Ugni blanc is a popular grape variety, actively used in the production of fresh, high quality wines. It has a significant presence in Italy, where it is known as Trebbiano. It is also widespread in France, known by the name Saint Emilion as well. It is grown in Canada, the US (California), Argentina, Spain, Portugal, Mexico, South Africa, Greece and Moldova.
Ugni blanc has an oval and wide pedate leaf. The surface is covered in fuzz. On it you can find large triangular serrations. At first, the leaf is greenish but with the onset of the fall months begins to yellow. The flowers of this variety are bisexual. The grape cluster is relatively large, cone-shaped.
It has a not-so-long, thick stem that is tough and hard. You will recognize ugni blanc by its greenish, almost yellow seeds. They are miniscule and oval. The flesh is juicy, with an unobtrusive taste. It is covered with a transparent, tough flesh. The grapes yield quality white table wines and wine distillates. Very often it is used in blended wines. In France, it is highly widespread in the Cognac commune. The material is used in the production of the famous French cognac.
Ugni blanc grows best in sandy-clay soils. Thanks to them, this variety unleashes its fullest potential. It is among the wine varieties that ripen relatively late. Typically, the vine harvest occurs in the first days of October. If ugni blanc is cultivated in the right conditions, it grows quickly. High yields are also typical of it. On average, 0.1 hectares give up to 3310 lb (1500 kilograms) of grapes.
Once it matures enough for consumption, ugni blanc contains about 20% sugars. Its acidity is also high at that time. An upside to ugni blanc is that droughts do not affect it. However, low temperatures do not have a positive impact on it and it can freeze if exposed to such. Another positive trait to ugni blanc is that the seeds do not crack and hardly ever rot.
History of Ugni Blanc
There is serious debate as to the country of origin of ugni blanc. Some say it is France, although extensive plantations of it do exist in Tuscany, leading many to believe that that is where its roots should be sought. Ugni blanc is of the varieties with a centuries' long history. It was known to people as far back as Roman Times. Its official description was done much later on.
Old chronicles indicate that it was described at the beginning of the 14th century by the Italian botanist Pierre Crechentsi. As time went on, the variety that was once popular only in France and Italy gained wide fame and was exported to many other countries. In the past it was believed that adding this variety to certain red wines enhanced their color qualities and extended their shelf life. Today, however, winemakers are not of the same opinion.
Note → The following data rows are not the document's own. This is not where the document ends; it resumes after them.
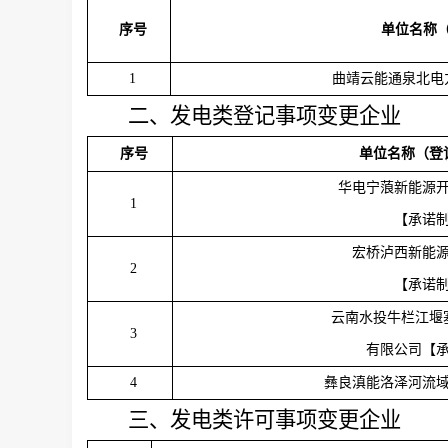
序号
单位名称
1
曲靖云能通泉北电
二、发电类登记事项变更企业
序号
单位名称
（登
华电宁蒗新能源
1
【承诺
宏桥泸西新能
2
【承诺
云南水投牛栏江堰
3
有限公司【
4
彝良滇能洛泽河流
三、发电类许可事项变更企业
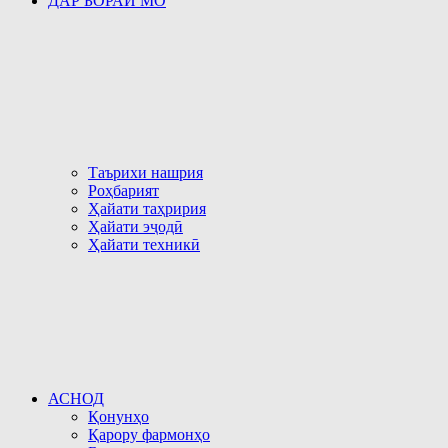
ДАР БОРАИ МО
Таърихи нашрия
Роҳбарият
Ҳайати таҳририя
Ҳайати эҷодӣ
Ҳайати техникӣ
АСНОД
Қонунҳо
Қарору фармонҳо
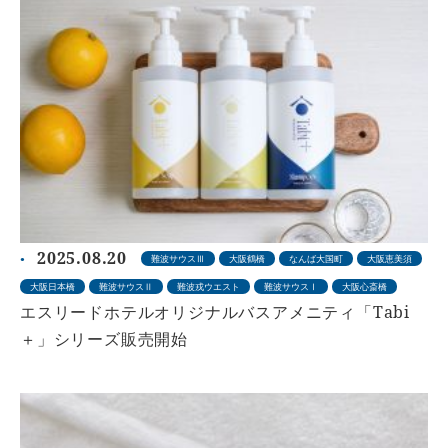
2025.08.20
難波サウスⅢ
大阪鶴橋
なんば大国町
大阪恵美須
大阪日本橋
難波サウスⅡ
難波戎ウエスト
難波サウスⅠ
大阪心斎橋
エスリードホテルオリジナルバスアメニティ「Tabi
＋」シリーズ販売開始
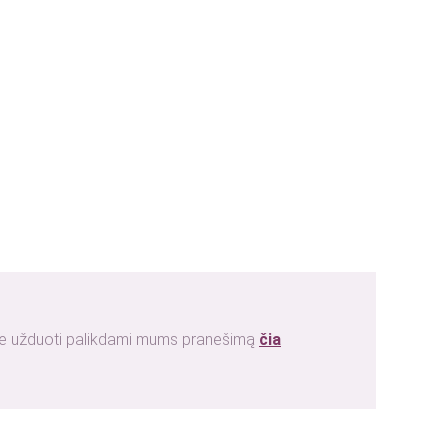
ite užduoti palikdami mums pranešimą
čia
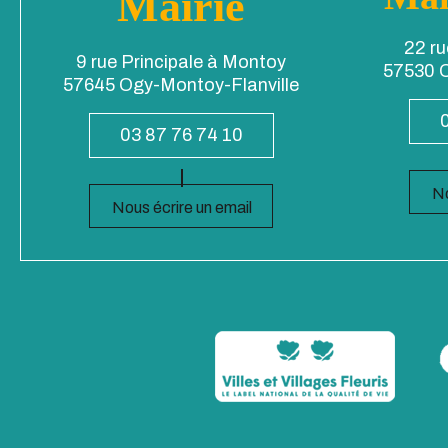
Mairie
22 ru
9 rue Principale à Montoy
57530 O
57645 Ogy-Montoy-Flanville
03 87 76 74 10
No
Nous écrire un email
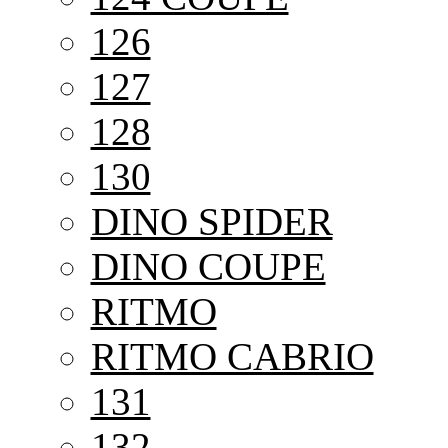
126
127
128
130
DINO SPIDER
DINO COUPE
RITMO
RITMO CABRIO
131
132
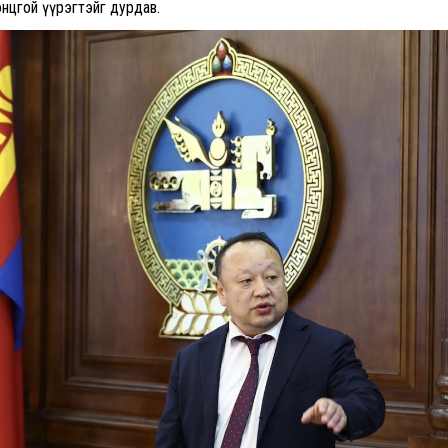
нцгой үүрэгтэйг дурдав.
Characteristics of Ugni Blanc
Ugni blanc gives light, fine and fresh wines that possess an unobtrusive flavor with flavorful nuances. The soft, refined and balanced taste is quickly picked up by any wine lover. The color of ugni blanc is light to hay yellow. In some of the wines, one may notice certain fruit tinges, reminiscent of lemon or grapefruit. The quality does not improve with aging and therefore it is not recommended.
Serving Ugni Blanc
If you've decided to serve several types of wine in one night, it's best to start off with the light ones. Following this rule, ugni blanc must be served first. When serving, the temperature of the wine needs to be about 48°F (9°C). Serve the wine in glasses, specifically chosen for light and young wines. The tulip type glass is perfect. You will know it by its rim, that protrudes out smoothly. This type of glass is a bit elongated so that the delicate flavor does not escape too quickly. When pouring in the alcoholic beverage, fill the glass up 2/3 or halfway, not up to the top.
The wonderful thing about ugni blanc is that it combines excellently with various foods. The drink is a faithful companion to exquisite specialties, as well as dishes affordable by any budget. Dishes with fish and crustaceans are a superb choice. Not so long ago, scientists proved that white wines are the most suitable alcohol when eating fish and seafood. According to the study, white wine improvements the taste of fish, while red wine undermines it and even leaves an unpleasant taste in the mouth.
Among the most appetizing additions to white wine are sauteed fish with boiled vegetables, fish with leeks and thyme, fish with dairy sauce and fish with parsley in the oven. You can combine ugni blanc with Russian-style boiled crabs, crab souffle, crab salad or tomatoes stuffed with crabs and mayonnaise.
Some chefs boldly combine this type of wine with different cheeses. Hard and aromatic goat cheeses are preferred. According to many, the wine can be consumed with various vegetable salads with fresh veggies or pasta. The wine is recommended to be seasoned with saffron, thyme, marjoram or basil.